:: Aufgaben der Übung ::
**1.** Was gibt es laut dem Text über den Kölner Karneval mittlerweile für jeden Wagen?
**2.** Wiederholen Sie wortgetreu den Abschnitt aus dem Text über den Kölner Karneval, der mit den Worten „2015, als Sie“ einsetzt und mit „in 21 Jahren?“ schließt.
**3.** Führen Sie den Text über den Kölner Karneval im Anschluss an seinen letzten Satz weiter.

======== Lesetext

2015, als Sie noch Zugleiter waren, haben Sie den Motivwagen zum Anschlag auf die französische Satire-Zeitschrift „Charlie Hebdo“ zurückgezogen – begleitet von großer Kritik. War das der Tiefpunkt in 21 Jahren?

Das war eine schwierige Zeit. Wir haben uns als kleiner Kölner Karneval plötzlich im Weltgeschehen wiedergefunden. In der Stadt hatte sich ein unheimliches Angstgefühl breitgemacht. Einige Kindergruppen haben ihre Teilnahme am Zug abgesagt. Daraus entstand eine sehr enge Zusammenarbeit mit der Polizei, um Risiken durch provokante Karikaturen und Wagen einzuschätzen. Es gibt mittlerweile für jeden Wagen eine Bewertung durch den Staatsschutz.

================
======== Zeilen zur Durchsicht

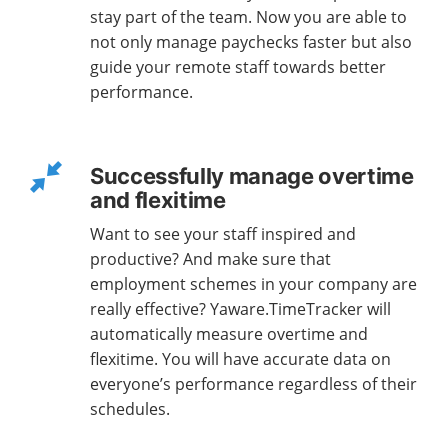
stay part of the team. Now you are able to
not only manage paychecks faster but also
guide your remote staff towards better
performance.
Successfully manage overtime
and flexitime
Want to see your staff inspired and
productive? And make sure that
employment schemes in your company are
really effective? Yaware.TimeTracker will
automatically measure overtime and
flexitime. You will have accurate data on
everyone’s performance regardless of their
schedules.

================

:: Lösungen zu Aufgaben ::
**1.** Eine Bewertung durch den Staatsschutz.

**2.**
2015, als Sie noch Zugleiter waren, haben Sie den Motivwagen zum Anschlag auf die französische Satire-Zeitschrift „Charlie Hebdo“ zurückgezogen – begleitet von großer Kritik. War das der Tiefpunkt in 21 Jahren?

**3.**
In der vergangenen Session gab es große Kritik am Wagen zum Thema Missbrauch. Dieses Mal gab es keinen Rückzug.

Das war wichtig. Wir haben noch nie einen Wagen gehabt, der so viele Reaktionen in beide Richtungen ausgelöst hat, auch viele positive Reaktionen von Missbrauchs-Opfern. Der Wagen hat viele Diskussionen in Gang gebracht. Und genau das ist ja unser Ziel.

Wie hat sich der Karneval in 21 Jahren verändert?

Der Wandel begann mit dem Team um Markus Ritterbach. Diese Phase war geprägt von Mut und Kreativität: Wir haben alles infrage gestellt, am wirtschaftlichen Fundament gearbeitet und versucht, neue Zielgruppen anzusprechen. Wir haben den Zug politischer aufgestellt, haben bewusst provoziert und das Motto dazu benutzt, um Diskussionen in Gang zu bringen. Auch die kölsche Musik haben wir gefördert, auch dadurch gibt es heutzutage kein Lebensalter mehr, in dem Karneval uncool ist.

Wie hat sich das Feiern in all der Zeit verändert?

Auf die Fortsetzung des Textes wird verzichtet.